Give Me An F: Radical Cheerleading and Feminist Performance

Radical Cheerleading is a feminist performance and protest—a kind of intervention in political demonstration ('serious') and a subversion of cheerleading ('anti-feminist'). By taking pieces of political protest and sport cheerleading—anarchist "cheers" and choreographed dance—Radical Cheerleading creates unexpected political strategies and bodily acts. The first Radical Cheerbook, published as an independent zine in 1997, introduces Radical Cheerleading as "activism with pom-poms and middle fingers extended. It's screaming fuck capitalism while doing a split." The first Radical Cheerleading squad formed in 1996 when the Floridian sisters Cara, Aimee and Colleen Jennings infused junior-high cheerleading skills with anarchist politics. Cheerleading brought a renewed feminist excitement to boring, male-dominated demonstrations. In 1997 the sisters began publishing Cheerbooks and performing publicly, and soon Radical Cheerleading squads formed across the United States and in a few international cities.

New York City Dyke March 2003
New York City Dyke March 2003

I joined a Radical Cheerleading squad in 1999, and while I learned to choreograph dance routines, write cheers, and even build a pyramid, I also experienced the squad as cultivating a queer sensibility and a feminist ethics.
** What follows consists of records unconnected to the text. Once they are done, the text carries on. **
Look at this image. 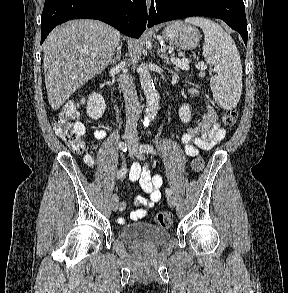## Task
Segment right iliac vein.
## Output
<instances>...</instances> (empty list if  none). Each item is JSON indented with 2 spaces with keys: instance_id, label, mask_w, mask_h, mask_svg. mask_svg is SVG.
<instances>
[{
  "instance_id": "1",
  "label": "right iliac vein",
  "mask_w": 288,
  "mask_h": 293,
  "mask_svg": "<svg viewBox=\"0 0 288 293\" xmlns=\"http://www.w3.org/2000/svg\"><path fill=\"white\" fill-rule=\"evenodd\" d=\"M125 143L127 145L129 152L132 153L134 149V142L128 138L126 139ZM118 207H119V198L116 194H114L111 199V208L113 211H117Z\"/></svg>"
}]
</instances>
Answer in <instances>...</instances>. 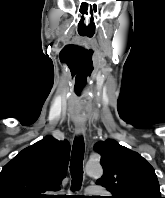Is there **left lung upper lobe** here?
Returning a JSON list of instances; mask_svg holds the SVG:
<instances>
[{
  "mask_svg": "<svg viewBox=\"0 0 165 198\" xmlns=\"http://www.w3.org/2000/svg\"><path fill=\"white\" fill-rule=\"evenodd\" d=\"M94 149L104 170L97 184L112 192L110 198H161L153 167L137 152L115 140L100 141Z\"/></svg>",
  "mask_w": 165,
  "mask_h": 198,
  "instance_id": "obj_1",
  "label": "left lung upper lobe"
}]
</instances>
As my friend and sister cheerleader Mary Xmas says, "Cheerleading is not just a way to do something. It's a community. It's a place in the world you can fit into and feel like you're mirrored on all sides. It's a safe space to feel feminine and badass." Archiving Radical Cheerleading as a feminist practice, community, and affect is a passionate imperative for me. Through documentation of informal Radical Cheerleading archives—zines, photographs and cheers—and through interviews with Mary Xmas, I am tracing the history of the movement and creating an archive. Like Ann Cvetkovich,

North American Convention of Radical Cheerleaders, Canada
North American Convention of Radical Cheerleaders, Canada

I was driven by the compulsion to document that is, so frequently, I think engendered by the ephemerality of queer communities and counterpublics; alongside the fierce conviction of how meaningful and palpable these alternative lifeworlds can be lies the fear that they will remain invisible or lost (2003: 436).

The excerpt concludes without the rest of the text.